The first stop we made was to a windmill. You're in Holland, you have to see a windmill (and being a daft Australian, you hum that song about the little mouse with clogs on, oh I declare...) JP and Sascha took me the scenic route through the towns of Huizen and Blerican until we reached this wonderful site.
The next stop of the day was the city of Utrecht, possibly one of the prettiest cities in Holland. The Grounded Dutchman is always going on about how lovely it is - and he is so very right.
We wandered the streets for a bit before settling down for some Dutch "culinary delights." Well, I think that's what you call them. First up, bitteballe at a pub. The man with his deep fat fryer had gave us these balls of fried stuff - chicken nuggets, meat balls, cheese sticks, nasi goreng balls, all deep fried with some Dutch curry sauce. Actually really great as a snack.
Then after a bit more walking, checking out a few shops, including this cooking shop where I found this:
Next stop dinner. This was taken at a wonderful establishment which had the following display of "food':
The last stop before home was to the afwerkpleken along the canals near the centre of the city. JP said I was in for a treat. On barges along the canal were these large windows, in which sat women in various states of undress, of every size and colour imaginable.

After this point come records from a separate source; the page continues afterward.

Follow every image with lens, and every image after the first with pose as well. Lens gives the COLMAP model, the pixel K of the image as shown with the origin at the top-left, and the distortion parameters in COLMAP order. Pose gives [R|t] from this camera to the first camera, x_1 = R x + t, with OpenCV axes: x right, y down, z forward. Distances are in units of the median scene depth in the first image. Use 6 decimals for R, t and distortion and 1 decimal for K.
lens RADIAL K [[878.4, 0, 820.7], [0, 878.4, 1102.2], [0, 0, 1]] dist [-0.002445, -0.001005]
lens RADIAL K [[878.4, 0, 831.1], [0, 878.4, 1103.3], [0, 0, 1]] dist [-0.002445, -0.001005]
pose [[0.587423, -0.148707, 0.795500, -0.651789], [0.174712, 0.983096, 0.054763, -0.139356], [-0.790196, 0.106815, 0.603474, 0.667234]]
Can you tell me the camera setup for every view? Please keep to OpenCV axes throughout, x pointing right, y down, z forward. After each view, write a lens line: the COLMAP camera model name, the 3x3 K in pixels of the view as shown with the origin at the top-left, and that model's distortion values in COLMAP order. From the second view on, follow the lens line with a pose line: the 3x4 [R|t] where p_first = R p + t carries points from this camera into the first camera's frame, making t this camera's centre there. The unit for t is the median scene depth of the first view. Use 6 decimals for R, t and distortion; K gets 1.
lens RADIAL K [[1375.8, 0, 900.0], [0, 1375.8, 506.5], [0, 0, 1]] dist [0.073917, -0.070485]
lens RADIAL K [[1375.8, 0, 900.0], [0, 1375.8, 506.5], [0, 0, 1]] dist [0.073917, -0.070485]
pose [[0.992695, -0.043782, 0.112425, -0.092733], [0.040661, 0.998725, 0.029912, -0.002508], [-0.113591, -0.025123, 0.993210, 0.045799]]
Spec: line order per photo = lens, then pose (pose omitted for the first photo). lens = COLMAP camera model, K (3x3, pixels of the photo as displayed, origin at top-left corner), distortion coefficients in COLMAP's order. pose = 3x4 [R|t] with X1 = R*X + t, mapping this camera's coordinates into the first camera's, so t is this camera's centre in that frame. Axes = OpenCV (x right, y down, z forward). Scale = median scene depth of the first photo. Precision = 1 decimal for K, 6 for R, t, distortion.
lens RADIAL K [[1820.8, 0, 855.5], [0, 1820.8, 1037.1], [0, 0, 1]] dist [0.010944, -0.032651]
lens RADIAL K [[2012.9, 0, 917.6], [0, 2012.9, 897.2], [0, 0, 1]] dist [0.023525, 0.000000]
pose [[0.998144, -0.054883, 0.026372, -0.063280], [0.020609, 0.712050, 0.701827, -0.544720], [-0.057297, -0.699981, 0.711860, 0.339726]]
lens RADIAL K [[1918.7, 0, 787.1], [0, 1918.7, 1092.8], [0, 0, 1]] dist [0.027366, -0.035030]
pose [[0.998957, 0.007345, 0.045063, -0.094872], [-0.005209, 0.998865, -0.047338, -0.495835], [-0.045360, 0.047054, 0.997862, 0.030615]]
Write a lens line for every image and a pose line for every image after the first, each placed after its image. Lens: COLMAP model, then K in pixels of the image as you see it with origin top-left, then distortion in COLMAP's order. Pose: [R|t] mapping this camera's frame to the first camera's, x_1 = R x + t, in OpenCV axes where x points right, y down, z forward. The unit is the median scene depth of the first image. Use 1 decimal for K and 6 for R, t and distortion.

An afwerkplek is a place a hooker takes her john.
Okay, I'd heard about these, but never seen them. Prostitution is legal here - something I really don't think is a bad thing at all any culture. What I found rather creepy was not that these red lighted, red curtained chambers were right by the side of the road but the road had turning circles at each end. It was the large amount of traffic here, even at this late part of the afternoon, with men, quite openly going up to the doors and going in - I've lived a few houses away from a brothel for years - I've only ever seen anybody go in there once. The cars in the street varied from old bangers to high end luxury vehicles - more than a few Lexuses and Mercedes. Many of the women seems jaded and sad, with no substance to their smiles. The foot long dildoes and other recreational rubber products adorning the window sills were a bit frightening. By and large the beds that were in full view were made, the rooms clean. Occasionally you'd see a sign advertising S&M or bondage.
JP said that the place was near a large postal sorting complex and at shift change time you'd see the street lined with posty vans. That must be a sight.
All of this is a part of the experience - not something I would ever see in my travels on an ordinary day.
I'm looking forward to seeing what Amsterdam will bring tomorrow.